> [What you need to do]:
An exact copy of the lines of the listing below between the "communautaire" line and the "previsibles. En esta" line, both included, is the whole answer; please omit the pictures.

□ □ □ □

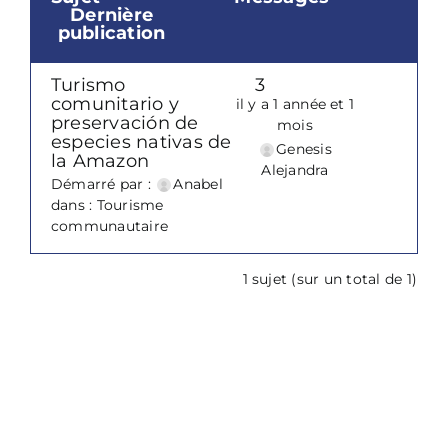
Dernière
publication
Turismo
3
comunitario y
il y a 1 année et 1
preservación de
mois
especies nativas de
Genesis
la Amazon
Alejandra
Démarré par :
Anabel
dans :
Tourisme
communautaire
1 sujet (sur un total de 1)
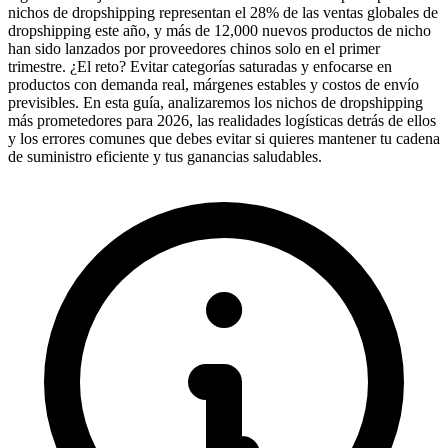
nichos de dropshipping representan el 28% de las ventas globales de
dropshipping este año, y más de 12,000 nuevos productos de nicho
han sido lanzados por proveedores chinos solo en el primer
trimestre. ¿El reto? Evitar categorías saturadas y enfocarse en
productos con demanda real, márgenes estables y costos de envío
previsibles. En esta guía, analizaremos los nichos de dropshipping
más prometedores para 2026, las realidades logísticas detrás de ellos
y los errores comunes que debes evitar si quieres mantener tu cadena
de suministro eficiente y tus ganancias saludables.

□ □ □ □

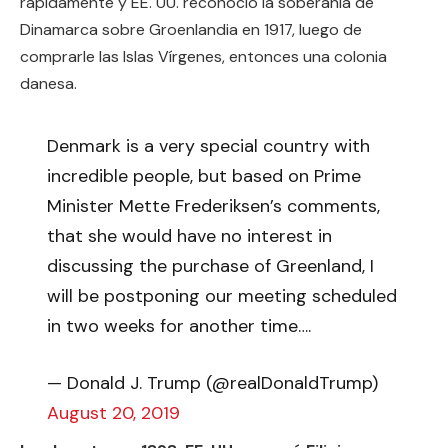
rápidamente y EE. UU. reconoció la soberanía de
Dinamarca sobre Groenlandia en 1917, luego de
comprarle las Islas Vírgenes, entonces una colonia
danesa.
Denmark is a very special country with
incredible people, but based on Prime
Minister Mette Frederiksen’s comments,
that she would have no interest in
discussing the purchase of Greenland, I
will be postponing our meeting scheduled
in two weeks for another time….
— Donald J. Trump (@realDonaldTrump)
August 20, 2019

□ □ □ □

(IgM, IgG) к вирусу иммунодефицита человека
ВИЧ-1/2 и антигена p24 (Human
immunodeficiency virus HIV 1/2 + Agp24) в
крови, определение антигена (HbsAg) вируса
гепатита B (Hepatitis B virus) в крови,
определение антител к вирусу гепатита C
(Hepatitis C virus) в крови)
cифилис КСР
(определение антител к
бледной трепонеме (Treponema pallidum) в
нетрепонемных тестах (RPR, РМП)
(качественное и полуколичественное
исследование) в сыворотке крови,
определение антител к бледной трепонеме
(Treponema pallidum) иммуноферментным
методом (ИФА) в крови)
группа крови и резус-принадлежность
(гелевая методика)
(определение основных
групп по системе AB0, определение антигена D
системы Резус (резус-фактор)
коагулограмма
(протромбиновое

□ □ □ □

> [Exercise output]:
communautaire
1 sujet (sur un total de 1)
nichos de dropshipping representan el 28% de las ventas globales de
dropshipping este año, y más de 12,000 nuevos productos de nicho
han sido lanzados por proveedores chinos solo en el primer
trimestre. ¿El reto? Evitar categorías saturadas y enfocarse en
productos con demanda real, márgenes estables y costos de envío
previsibles. En esta guía, analizaremos los nichos de dropshipping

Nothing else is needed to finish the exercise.